TEXT PASSAGE

Vinnie is a fusion of Great Dane and Pyrenees, already large and moving toward city-size, but when we take a break, and I sit down on a tree trunk, he wants to be so close that he tries to crawl into my lap.
Whenever I stop walking, Cadet, a Shepherd mix with a wolf’s lope and a black mask, will softly approach and tunnel his head between my legs so that I can lean over and cup my hands around it. His tail begins to wag when I begin to coo.
I sit on the ground for Tank, an enormously strong balance between Lab and Pit, and when he has turned this way and that and determined that the space around him is benign, he lets the leash go slack, and he settles next to me and rolls his big head onto my legs.
And Bubbles, an ironically named charcoal Pit who stands legs apart and head up, a sentient chunk of iron, will lean into me, all her weight settling against me, turn her head up to my face, close her eyes and begin to purr with pleasure when I stroke the heavy underside of her jaw.
Forget that grandiose, operatic idea of ‘unconditional love’ sometimes thrown out in sound bites by talking heads on TV dog shows. Dogs cannot speak to us, and so in our loneliness we might imagine a grand, selfless romance. We make of them avatars of our deepest longings and thus miss what they actually do – they perform a service much more real and heartfelt. Most of them accept us in all our shambling imperfections. They acknowledge us. They beguile from us food, shelter, affection and protection, and in return they come to us and with their bodies recognize our own existence in this absolutely precise time and place. They give us the gift of immediacy. They engage our better selves.

EXERCISE DESCRIPTION
In the dog passage, copy out everything from "Whenever I stop" down to "of her jaw.", renaming "Tank" to "Bruno".

EXCERPTED DATA

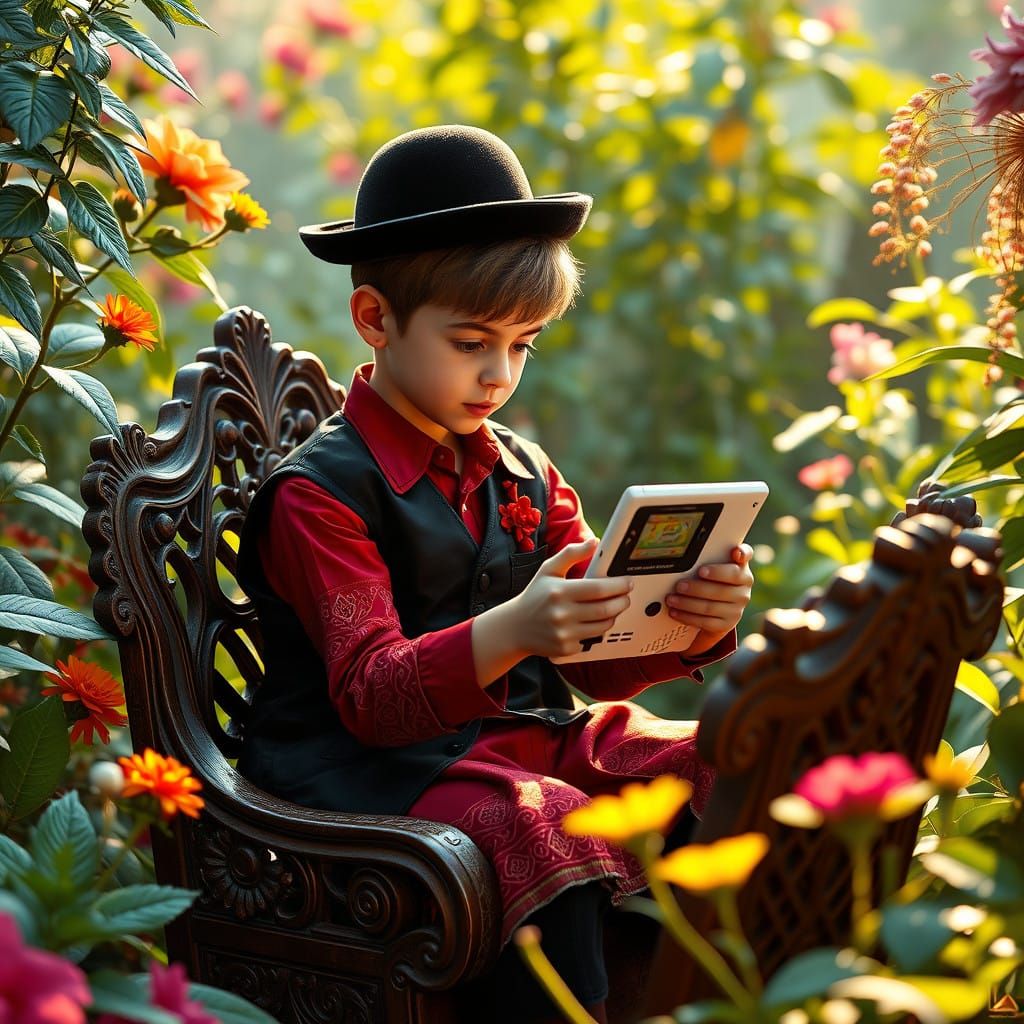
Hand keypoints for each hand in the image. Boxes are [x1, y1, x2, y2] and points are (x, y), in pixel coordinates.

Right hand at [507, 538, 633, 659]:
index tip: (628, 582)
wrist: (515, 627)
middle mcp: (562, 613)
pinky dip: (596, 631)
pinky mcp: (566, 648)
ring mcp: (564, 633)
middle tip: (626, 596)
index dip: (618, 585)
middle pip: (605, 609)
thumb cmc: (535, 596)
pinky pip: (591, 640)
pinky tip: (592, 622)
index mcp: (559, 591)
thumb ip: (571, 553)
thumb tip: (594, 542)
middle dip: (622, 601)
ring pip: (602, 626)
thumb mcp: (548, 570)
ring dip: (613, 616)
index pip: (598, 588)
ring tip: (613, 608)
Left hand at [666, 544, 753, 648]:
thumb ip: (714, 556)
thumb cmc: (716, 580)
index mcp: (743, 573)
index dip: (721, 570)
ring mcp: (736, 610)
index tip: (702, 570)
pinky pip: (705, 622)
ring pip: (710, 607)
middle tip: (679, 585)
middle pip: (720, 590)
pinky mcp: (726, 625)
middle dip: (696, 588)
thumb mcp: (719, 566)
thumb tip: (690, 552)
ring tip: (671, 598)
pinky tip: (675, 611)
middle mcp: (743, 592)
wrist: (722, 607)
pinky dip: (687, 617)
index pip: (737, 569)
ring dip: (687, 603)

ANSWER SPACE
Whenever I stop walking, Cadet, a Shepherd mix with a wolf’s lope and a black mask, will softly approach and tunnel his head between my legs so that I can lean over and cup my hands around it. His tail begins to wag when I begin to coo.
I sit on the ground for Bruno, an enormously strong balance between Lab and Pit, and when he has turned this way and that and determined that the space around him is benign, he lets the leash go slack, and he settles next to me and rolls his big head onto my legs.
And Bubbles, an ironically named charcoal Pit who stands legs apart and head up, a sentient chunk of iron, will lean into me, all her weight settling against me, turn her head up to my face, close her eyes and begin to purr with pleasure when I stroke the heavy underside of her jaw.